## INSTRUCTIONS FOR THE TASK
Which of the lines below contain the string "built", with case counting? Copy each of those lines out.

## SUPPLIED MATERIAL

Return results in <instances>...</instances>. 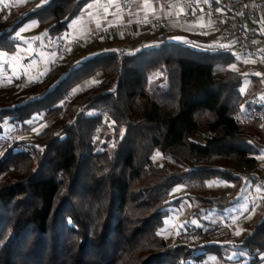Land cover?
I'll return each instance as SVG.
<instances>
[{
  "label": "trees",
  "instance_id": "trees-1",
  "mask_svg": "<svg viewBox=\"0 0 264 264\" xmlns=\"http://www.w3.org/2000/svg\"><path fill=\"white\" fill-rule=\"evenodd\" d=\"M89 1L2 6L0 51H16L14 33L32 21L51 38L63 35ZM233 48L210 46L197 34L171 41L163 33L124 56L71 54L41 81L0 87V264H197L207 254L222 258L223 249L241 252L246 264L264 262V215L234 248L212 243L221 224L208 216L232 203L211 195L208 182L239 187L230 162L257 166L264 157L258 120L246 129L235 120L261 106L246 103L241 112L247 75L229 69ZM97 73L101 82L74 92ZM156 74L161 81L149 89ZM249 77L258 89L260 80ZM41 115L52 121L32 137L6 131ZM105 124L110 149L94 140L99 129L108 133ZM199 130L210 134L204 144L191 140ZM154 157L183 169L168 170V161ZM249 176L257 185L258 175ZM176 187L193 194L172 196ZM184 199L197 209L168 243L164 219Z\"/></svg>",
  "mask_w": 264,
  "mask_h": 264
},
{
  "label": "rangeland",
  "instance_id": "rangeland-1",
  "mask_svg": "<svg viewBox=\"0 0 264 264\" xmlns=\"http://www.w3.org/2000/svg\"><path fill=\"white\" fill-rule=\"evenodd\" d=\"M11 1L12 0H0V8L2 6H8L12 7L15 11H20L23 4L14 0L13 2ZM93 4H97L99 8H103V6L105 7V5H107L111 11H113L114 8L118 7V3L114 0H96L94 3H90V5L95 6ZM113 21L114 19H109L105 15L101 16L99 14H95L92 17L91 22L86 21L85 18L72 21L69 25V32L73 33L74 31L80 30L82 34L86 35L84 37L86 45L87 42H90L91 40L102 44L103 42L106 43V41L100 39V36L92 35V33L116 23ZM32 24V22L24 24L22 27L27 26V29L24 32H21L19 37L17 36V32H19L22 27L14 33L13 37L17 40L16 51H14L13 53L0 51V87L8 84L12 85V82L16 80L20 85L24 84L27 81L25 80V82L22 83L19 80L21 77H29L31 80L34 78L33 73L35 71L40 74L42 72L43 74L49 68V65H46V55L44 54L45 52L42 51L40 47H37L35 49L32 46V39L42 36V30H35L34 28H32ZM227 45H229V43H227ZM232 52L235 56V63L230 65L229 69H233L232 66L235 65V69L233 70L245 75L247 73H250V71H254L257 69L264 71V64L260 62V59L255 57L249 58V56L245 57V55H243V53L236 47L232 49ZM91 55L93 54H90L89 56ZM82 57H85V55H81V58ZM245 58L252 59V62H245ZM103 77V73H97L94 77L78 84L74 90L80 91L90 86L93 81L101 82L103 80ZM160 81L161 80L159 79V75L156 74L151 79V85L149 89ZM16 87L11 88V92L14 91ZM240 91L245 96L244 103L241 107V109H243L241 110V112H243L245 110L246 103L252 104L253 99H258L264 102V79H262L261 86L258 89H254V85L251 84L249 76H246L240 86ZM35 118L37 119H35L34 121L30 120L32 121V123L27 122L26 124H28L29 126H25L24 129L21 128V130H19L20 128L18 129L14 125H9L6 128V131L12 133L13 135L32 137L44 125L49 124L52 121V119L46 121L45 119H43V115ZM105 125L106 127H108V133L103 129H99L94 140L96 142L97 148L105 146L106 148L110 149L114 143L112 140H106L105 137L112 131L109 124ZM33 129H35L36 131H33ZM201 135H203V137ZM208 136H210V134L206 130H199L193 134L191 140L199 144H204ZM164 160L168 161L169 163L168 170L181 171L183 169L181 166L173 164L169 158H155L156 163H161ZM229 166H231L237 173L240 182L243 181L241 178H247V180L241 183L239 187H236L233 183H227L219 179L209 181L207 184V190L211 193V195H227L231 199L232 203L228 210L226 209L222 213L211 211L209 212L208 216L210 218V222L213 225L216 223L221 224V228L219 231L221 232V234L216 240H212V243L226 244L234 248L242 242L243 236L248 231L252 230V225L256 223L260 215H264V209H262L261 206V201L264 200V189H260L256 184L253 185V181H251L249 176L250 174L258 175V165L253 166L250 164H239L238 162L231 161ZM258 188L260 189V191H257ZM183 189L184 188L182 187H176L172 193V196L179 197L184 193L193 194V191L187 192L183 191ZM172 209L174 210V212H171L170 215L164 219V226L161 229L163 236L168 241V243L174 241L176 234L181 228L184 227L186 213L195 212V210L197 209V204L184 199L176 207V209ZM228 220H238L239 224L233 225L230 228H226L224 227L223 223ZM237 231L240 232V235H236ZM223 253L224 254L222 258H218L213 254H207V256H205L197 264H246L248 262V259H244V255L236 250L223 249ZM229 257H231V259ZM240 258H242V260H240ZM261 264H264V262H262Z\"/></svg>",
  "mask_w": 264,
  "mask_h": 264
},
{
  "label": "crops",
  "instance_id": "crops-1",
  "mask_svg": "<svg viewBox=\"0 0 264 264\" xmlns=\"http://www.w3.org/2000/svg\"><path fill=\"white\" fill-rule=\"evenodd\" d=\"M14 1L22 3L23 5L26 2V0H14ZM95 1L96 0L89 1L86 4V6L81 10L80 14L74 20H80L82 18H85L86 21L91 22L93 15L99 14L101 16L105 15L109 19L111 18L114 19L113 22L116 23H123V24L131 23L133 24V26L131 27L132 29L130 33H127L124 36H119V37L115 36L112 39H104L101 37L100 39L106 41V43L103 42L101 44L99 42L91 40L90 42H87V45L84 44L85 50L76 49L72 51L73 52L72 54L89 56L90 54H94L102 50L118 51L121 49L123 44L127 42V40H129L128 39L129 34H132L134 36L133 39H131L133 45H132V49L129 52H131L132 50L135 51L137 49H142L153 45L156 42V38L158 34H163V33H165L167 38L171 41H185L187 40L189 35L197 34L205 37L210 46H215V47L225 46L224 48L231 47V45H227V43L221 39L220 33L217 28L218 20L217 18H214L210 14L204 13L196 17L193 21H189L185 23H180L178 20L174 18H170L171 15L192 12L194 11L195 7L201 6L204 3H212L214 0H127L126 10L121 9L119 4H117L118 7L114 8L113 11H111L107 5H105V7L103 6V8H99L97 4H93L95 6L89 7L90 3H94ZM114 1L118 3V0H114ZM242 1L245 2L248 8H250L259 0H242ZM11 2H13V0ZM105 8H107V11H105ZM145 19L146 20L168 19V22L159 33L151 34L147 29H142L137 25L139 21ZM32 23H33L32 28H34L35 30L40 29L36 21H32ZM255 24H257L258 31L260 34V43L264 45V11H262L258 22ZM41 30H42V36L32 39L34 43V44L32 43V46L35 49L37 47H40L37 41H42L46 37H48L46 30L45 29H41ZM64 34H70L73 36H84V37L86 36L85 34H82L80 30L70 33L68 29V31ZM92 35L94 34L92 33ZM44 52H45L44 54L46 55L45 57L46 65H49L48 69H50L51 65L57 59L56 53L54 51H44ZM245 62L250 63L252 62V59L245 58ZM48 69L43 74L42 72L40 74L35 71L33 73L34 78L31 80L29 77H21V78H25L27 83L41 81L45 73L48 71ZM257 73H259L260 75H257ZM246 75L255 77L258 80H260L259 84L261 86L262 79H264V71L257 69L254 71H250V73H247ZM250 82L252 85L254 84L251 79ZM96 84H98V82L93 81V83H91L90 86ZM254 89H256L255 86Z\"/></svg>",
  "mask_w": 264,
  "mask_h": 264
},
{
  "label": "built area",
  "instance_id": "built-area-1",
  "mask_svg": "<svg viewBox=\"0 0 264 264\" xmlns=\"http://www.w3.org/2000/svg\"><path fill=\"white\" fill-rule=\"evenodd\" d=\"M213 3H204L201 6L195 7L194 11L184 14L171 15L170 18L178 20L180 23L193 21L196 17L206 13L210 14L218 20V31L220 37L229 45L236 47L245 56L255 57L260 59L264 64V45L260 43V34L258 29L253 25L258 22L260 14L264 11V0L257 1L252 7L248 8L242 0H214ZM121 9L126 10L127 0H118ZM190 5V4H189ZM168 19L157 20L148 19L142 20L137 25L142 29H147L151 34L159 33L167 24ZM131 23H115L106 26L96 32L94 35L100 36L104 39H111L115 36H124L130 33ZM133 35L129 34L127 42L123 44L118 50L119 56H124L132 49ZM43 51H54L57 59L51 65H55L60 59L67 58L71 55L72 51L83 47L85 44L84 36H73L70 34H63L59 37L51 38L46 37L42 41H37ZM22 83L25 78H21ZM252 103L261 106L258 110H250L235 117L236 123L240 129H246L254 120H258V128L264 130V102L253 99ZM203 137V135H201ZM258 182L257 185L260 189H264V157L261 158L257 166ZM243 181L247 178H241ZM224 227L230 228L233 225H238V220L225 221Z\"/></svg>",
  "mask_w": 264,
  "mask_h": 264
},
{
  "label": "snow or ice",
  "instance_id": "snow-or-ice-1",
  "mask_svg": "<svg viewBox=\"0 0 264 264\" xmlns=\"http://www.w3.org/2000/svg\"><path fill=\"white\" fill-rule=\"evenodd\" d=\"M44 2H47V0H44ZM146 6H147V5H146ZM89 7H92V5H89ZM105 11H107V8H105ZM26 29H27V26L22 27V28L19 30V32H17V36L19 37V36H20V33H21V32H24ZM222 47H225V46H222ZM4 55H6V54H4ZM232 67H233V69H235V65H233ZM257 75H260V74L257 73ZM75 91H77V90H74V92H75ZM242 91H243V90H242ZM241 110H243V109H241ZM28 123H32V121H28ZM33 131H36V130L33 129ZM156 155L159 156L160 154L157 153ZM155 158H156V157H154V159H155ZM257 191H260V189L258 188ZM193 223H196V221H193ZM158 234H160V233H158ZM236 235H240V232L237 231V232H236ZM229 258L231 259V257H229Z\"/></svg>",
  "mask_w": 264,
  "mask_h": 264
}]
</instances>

* * *

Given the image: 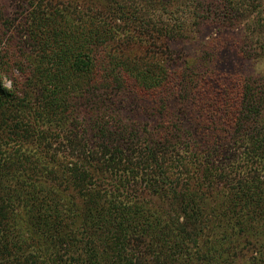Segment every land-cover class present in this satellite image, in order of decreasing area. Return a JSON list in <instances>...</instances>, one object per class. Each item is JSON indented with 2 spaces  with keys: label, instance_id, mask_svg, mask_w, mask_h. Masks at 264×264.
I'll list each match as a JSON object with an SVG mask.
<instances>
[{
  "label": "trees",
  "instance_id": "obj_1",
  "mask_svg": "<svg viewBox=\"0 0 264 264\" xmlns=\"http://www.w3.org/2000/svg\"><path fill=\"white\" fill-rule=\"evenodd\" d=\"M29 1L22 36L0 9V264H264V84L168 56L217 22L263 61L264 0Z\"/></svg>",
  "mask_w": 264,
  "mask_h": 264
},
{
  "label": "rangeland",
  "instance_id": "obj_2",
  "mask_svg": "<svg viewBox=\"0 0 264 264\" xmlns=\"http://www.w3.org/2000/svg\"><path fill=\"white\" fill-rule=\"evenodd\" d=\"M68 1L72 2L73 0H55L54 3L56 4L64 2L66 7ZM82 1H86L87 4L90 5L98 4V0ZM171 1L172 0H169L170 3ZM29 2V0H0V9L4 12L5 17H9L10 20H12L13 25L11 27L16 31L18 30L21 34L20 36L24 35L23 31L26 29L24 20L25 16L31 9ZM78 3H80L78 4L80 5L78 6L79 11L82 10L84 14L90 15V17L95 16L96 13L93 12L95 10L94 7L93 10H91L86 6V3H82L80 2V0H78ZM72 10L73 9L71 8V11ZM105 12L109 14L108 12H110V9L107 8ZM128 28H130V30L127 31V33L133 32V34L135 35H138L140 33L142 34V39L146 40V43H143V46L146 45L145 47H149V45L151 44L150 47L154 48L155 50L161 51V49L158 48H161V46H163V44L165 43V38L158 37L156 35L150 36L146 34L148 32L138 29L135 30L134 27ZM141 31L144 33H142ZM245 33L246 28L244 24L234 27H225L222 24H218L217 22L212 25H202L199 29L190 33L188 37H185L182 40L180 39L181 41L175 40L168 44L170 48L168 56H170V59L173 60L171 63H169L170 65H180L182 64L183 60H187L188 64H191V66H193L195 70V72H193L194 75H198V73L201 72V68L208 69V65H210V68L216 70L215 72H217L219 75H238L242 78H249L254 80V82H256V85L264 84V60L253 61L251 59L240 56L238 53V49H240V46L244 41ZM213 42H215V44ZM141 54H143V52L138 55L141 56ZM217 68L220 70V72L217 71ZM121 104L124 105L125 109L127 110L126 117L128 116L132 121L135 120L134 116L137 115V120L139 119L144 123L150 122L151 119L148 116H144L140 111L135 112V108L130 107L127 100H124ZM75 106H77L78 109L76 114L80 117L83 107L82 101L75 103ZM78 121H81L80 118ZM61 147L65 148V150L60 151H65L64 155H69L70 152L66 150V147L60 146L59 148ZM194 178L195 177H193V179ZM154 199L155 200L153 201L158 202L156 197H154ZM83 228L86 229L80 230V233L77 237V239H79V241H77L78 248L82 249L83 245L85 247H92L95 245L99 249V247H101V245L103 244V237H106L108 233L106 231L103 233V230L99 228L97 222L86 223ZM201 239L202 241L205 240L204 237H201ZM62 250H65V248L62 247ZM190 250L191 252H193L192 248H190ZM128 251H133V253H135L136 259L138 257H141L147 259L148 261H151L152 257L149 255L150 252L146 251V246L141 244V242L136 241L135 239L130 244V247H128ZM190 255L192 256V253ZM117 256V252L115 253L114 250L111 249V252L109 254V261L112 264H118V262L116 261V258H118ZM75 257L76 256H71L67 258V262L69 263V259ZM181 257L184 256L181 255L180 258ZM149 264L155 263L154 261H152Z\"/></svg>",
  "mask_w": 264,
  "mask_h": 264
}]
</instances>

## WRITTEN ANSWER
  "label": "built area",
  "instance_id": "built-area-1",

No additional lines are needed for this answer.